What to produce
The records appear below. Report how many of their lines contain the word "anchor", giving the number alone.

#### The data ####

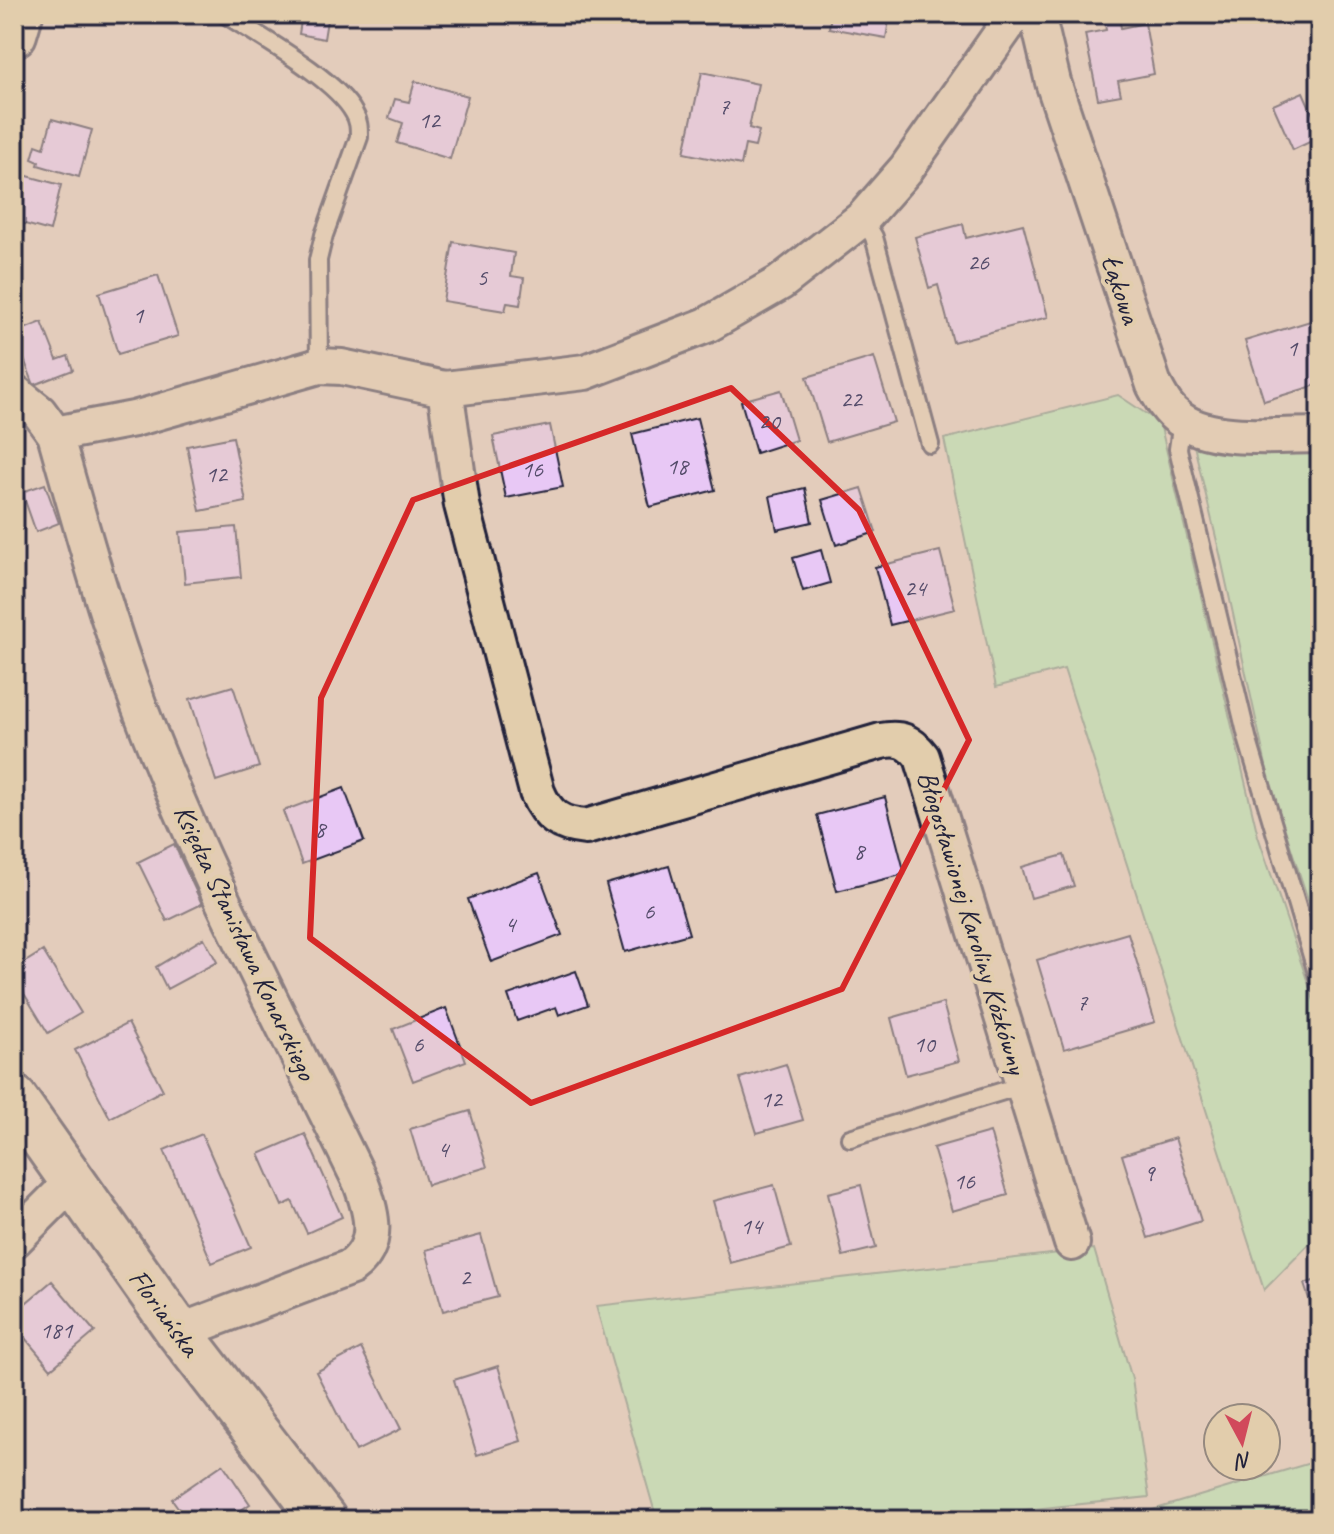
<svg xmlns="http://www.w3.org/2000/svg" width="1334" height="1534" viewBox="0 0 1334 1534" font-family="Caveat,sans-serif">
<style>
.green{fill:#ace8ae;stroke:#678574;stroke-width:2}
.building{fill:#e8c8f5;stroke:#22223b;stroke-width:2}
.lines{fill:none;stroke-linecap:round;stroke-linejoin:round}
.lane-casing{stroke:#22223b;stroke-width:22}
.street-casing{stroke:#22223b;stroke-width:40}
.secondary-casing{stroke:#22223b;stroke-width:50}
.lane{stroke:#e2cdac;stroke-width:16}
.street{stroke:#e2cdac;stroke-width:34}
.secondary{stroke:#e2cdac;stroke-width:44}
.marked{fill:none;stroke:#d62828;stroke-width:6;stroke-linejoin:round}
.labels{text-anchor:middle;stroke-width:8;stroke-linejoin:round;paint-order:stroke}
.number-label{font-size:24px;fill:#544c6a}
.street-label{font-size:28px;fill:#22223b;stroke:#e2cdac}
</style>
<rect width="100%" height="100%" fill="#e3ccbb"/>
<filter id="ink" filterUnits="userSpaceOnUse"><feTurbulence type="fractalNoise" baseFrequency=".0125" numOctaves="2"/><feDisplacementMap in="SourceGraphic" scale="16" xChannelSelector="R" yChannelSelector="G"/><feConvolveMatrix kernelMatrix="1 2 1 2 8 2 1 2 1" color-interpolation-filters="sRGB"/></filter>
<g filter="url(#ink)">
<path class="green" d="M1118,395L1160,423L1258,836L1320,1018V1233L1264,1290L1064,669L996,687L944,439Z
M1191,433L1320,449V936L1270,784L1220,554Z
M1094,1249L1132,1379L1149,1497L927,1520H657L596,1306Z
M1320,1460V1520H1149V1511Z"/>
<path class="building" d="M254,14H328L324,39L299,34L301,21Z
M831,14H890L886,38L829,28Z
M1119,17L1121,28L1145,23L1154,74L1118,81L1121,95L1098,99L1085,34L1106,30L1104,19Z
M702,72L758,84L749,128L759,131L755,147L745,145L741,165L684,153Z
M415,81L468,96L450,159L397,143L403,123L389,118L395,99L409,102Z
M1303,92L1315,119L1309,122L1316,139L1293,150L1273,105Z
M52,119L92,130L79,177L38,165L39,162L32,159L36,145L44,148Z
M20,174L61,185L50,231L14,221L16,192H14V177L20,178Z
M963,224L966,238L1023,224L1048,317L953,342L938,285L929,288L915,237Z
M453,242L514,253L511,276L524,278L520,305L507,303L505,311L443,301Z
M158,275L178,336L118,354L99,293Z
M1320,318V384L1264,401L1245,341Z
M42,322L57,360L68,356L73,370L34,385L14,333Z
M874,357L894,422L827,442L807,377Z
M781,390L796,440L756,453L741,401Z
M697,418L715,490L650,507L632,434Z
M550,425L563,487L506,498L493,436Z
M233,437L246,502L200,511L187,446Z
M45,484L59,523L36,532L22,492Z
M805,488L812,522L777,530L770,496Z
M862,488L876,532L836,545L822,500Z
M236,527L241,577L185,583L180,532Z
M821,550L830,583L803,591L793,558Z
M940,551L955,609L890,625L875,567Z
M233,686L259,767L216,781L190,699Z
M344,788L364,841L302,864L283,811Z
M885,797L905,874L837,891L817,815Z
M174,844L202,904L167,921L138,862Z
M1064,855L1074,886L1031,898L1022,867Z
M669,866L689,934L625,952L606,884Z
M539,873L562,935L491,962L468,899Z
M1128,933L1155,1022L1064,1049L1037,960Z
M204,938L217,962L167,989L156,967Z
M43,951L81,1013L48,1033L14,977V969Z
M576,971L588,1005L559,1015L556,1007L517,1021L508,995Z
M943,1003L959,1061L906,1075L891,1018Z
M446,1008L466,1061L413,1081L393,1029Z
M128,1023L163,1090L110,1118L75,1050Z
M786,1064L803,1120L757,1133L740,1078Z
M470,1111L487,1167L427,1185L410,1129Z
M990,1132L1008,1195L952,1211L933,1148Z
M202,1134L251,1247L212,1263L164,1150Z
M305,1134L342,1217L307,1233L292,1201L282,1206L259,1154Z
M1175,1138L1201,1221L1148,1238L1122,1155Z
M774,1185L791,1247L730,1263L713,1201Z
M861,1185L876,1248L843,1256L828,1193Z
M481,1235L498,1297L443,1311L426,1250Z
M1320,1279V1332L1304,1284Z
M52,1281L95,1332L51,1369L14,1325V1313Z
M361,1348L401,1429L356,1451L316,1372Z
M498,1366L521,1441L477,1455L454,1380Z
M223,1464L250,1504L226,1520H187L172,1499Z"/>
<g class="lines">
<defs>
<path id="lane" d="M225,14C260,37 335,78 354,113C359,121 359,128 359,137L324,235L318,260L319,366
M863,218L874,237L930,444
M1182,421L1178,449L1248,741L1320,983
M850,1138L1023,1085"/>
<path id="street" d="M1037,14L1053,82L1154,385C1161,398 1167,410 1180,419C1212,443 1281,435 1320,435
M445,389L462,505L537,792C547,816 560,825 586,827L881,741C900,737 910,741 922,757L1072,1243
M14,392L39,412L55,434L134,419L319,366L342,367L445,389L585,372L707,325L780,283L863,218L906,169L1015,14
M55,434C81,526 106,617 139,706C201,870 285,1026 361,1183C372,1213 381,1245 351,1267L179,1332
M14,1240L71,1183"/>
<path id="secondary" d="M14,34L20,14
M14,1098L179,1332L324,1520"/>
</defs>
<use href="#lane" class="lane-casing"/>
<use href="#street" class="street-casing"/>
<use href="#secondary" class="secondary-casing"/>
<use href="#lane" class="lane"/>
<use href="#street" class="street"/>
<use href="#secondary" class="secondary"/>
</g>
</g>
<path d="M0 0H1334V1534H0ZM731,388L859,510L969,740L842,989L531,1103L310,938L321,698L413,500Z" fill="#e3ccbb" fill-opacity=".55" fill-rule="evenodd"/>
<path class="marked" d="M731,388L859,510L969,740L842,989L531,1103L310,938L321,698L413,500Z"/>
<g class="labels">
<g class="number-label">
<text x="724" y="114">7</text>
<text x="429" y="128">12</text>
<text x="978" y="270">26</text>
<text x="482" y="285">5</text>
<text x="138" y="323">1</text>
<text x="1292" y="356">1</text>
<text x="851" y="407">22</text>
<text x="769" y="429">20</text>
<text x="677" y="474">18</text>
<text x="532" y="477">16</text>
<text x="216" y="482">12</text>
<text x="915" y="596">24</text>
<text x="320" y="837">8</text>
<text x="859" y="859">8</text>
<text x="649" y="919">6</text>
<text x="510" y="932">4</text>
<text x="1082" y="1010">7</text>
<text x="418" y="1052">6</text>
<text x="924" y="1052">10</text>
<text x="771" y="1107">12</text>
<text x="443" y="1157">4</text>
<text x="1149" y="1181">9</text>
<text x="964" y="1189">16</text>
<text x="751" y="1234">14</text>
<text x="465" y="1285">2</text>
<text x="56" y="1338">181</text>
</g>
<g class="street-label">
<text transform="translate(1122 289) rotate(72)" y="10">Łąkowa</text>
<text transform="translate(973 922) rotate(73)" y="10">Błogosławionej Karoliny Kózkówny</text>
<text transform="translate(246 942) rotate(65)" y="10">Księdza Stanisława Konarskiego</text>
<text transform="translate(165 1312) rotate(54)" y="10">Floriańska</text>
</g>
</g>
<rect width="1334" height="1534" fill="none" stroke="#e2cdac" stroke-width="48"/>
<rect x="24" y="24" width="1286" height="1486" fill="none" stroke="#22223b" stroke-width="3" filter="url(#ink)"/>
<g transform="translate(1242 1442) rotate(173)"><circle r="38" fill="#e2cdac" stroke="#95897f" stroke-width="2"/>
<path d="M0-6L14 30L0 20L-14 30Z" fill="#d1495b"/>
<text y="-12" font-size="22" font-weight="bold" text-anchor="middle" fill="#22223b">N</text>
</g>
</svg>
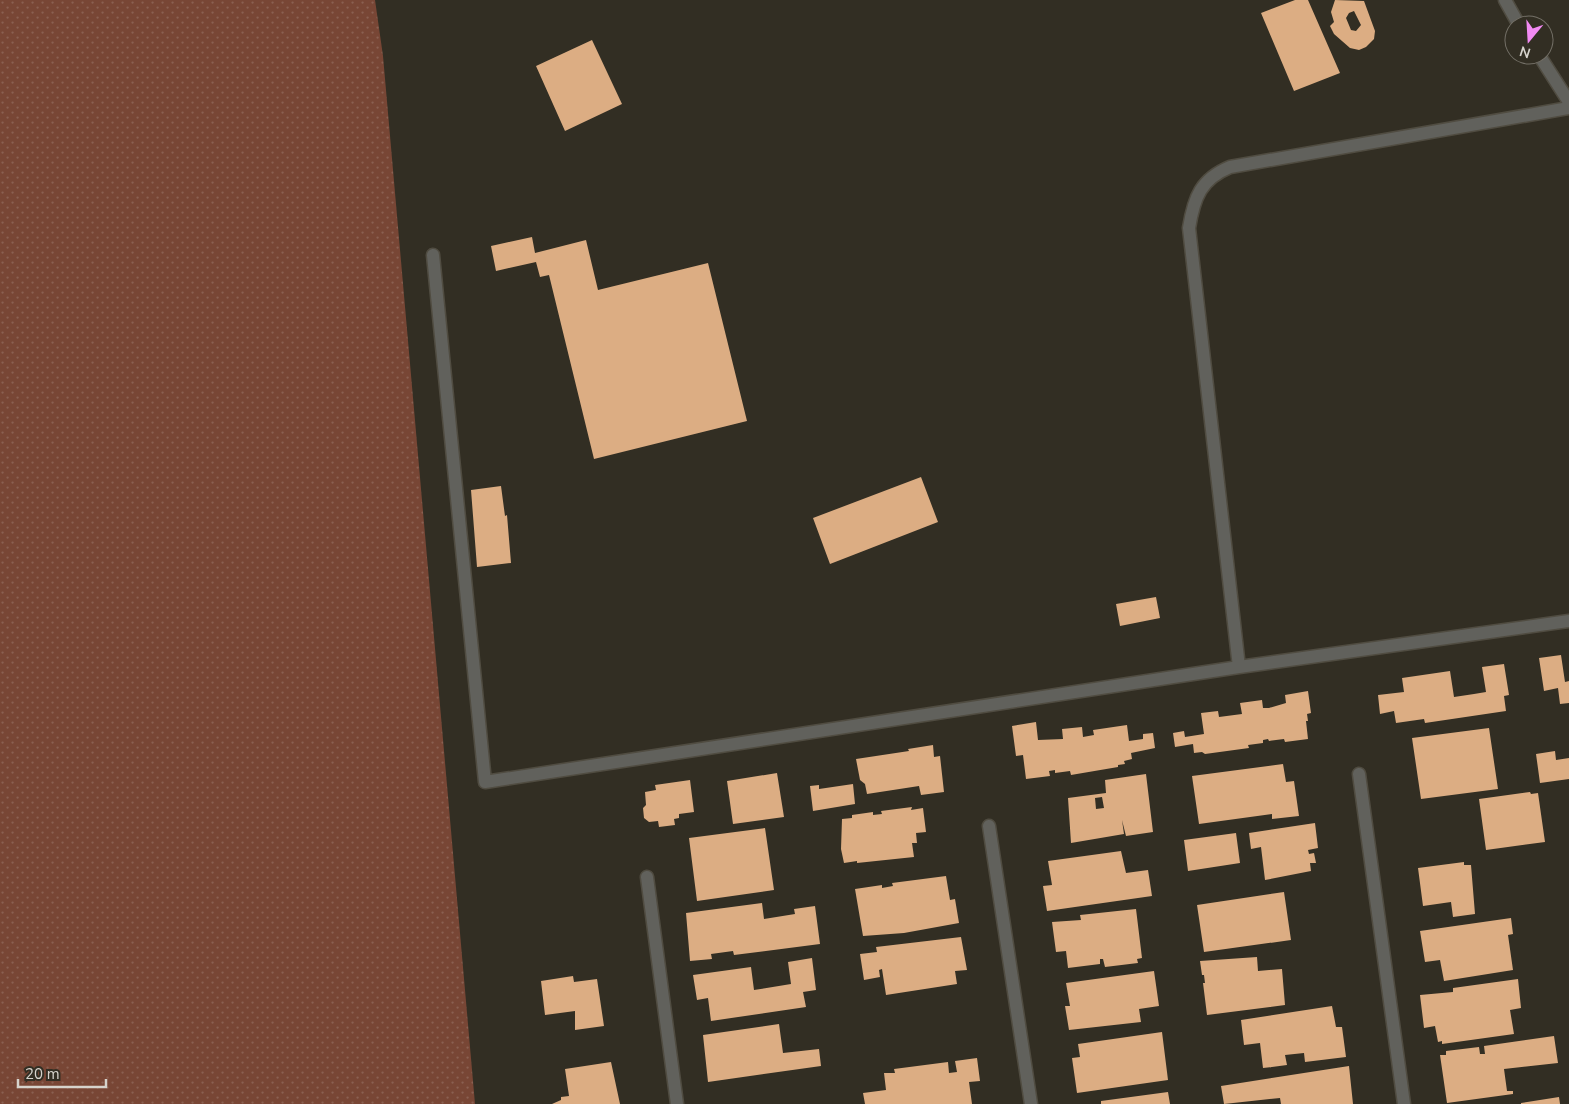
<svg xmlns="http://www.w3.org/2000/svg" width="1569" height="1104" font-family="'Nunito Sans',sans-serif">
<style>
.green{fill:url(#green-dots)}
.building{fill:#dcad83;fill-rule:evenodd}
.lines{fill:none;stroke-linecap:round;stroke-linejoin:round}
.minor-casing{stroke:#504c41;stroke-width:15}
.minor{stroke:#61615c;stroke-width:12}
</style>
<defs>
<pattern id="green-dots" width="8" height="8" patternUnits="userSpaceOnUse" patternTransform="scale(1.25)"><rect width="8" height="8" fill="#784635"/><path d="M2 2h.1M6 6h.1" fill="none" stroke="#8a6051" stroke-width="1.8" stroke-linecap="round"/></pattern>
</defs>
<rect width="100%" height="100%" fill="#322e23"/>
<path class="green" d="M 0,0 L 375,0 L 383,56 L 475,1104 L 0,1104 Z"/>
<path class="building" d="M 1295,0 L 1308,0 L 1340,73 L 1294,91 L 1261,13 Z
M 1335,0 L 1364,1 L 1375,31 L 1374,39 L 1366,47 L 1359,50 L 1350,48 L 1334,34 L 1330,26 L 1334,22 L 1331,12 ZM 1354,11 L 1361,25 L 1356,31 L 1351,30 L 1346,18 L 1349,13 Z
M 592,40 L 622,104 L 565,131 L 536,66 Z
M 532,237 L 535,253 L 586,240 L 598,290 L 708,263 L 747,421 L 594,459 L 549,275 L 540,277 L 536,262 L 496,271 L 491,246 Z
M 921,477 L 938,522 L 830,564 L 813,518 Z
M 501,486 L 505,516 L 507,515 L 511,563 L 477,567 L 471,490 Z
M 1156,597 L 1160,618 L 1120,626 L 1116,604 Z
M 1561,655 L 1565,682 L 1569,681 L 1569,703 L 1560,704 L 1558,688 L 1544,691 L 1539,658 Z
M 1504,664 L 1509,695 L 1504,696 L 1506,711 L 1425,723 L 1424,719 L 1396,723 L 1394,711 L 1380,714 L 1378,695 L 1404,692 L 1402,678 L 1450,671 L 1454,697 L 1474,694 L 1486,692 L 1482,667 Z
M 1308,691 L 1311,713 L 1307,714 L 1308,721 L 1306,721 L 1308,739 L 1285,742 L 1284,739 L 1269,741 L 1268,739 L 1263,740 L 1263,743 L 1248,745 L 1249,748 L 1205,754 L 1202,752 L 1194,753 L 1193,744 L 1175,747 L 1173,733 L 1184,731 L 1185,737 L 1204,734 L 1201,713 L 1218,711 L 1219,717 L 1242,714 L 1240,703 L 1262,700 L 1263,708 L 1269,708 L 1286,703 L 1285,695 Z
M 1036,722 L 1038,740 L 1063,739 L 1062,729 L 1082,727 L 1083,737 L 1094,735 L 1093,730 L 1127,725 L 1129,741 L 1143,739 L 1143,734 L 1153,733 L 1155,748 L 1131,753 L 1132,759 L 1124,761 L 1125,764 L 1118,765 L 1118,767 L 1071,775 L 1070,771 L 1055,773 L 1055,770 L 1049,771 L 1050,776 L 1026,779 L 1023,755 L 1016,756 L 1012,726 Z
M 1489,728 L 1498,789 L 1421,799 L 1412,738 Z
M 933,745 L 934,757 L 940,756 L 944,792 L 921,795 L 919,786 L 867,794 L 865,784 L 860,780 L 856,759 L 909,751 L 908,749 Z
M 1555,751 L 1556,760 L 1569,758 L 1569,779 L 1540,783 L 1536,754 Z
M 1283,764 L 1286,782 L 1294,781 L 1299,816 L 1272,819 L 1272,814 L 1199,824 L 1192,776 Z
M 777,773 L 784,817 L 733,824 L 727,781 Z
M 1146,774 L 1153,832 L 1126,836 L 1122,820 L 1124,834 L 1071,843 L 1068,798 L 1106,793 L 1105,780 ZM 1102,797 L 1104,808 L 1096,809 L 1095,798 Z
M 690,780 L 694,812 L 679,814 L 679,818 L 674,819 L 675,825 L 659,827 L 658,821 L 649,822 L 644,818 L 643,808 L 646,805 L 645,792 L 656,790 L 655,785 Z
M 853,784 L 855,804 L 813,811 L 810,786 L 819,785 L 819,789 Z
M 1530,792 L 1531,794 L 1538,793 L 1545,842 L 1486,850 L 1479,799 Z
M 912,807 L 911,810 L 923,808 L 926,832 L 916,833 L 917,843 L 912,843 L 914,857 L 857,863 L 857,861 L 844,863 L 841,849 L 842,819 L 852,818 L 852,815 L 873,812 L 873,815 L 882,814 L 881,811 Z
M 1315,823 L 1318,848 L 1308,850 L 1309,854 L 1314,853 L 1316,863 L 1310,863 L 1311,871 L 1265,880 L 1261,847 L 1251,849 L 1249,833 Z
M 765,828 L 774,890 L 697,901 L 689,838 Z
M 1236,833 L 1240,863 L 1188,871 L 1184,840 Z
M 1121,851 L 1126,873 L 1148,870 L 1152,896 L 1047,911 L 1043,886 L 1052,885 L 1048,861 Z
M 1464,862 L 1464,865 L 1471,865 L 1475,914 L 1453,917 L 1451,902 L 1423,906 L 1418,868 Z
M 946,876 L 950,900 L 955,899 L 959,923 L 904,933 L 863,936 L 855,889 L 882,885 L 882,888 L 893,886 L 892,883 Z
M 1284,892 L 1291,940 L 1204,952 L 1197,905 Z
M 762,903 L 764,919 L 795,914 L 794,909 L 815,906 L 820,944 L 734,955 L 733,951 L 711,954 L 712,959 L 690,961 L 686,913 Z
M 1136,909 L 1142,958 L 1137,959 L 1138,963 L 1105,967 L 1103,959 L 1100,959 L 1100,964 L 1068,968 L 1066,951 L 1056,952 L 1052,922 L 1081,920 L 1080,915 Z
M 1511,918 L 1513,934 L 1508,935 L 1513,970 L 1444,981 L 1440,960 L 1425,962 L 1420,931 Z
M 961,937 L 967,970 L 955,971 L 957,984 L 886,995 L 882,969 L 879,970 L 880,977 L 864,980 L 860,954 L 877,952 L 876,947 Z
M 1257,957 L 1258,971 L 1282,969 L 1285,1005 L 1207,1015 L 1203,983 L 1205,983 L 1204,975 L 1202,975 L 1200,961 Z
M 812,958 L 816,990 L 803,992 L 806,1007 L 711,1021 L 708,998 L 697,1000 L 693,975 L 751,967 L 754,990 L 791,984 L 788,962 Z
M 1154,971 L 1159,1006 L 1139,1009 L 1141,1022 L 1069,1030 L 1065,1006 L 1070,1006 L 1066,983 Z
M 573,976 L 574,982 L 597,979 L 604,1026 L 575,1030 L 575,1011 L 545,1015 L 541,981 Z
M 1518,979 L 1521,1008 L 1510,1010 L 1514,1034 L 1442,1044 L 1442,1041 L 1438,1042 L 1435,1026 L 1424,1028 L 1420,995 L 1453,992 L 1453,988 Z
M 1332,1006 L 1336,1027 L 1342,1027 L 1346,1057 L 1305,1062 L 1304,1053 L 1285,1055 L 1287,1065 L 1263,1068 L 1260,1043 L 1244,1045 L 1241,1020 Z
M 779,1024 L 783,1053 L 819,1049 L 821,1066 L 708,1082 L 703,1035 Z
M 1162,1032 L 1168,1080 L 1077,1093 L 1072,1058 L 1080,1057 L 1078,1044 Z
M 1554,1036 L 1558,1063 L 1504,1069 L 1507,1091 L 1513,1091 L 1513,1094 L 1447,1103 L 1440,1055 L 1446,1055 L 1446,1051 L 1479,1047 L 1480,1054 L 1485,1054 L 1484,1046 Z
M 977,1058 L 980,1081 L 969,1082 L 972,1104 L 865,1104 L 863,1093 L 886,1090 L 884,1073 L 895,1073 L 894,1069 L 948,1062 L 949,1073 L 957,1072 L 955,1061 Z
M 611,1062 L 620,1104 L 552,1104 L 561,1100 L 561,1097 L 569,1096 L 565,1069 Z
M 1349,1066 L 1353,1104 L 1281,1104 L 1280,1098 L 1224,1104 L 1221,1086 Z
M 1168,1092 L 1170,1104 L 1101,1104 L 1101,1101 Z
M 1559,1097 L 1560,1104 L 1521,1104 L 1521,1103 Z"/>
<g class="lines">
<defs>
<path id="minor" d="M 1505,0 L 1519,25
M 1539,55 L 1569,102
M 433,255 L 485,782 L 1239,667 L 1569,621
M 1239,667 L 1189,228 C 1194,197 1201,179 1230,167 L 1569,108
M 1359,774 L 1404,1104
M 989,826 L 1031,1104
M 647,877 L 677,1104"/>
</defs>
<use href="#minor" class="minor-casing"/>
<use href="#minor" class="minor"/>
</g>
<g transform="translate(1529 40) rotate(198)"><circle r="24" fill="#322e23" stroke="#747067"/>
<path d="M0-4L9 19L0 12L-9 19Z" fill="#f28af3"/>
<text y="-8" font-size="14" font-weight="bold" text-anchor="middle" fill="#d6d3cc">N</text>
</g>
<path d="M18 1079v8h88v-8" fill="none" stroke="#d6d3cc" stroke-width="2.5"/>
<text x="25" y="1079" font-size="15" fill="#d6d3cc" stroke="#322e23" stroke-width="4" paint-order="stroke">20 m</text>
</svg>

####

Response below
3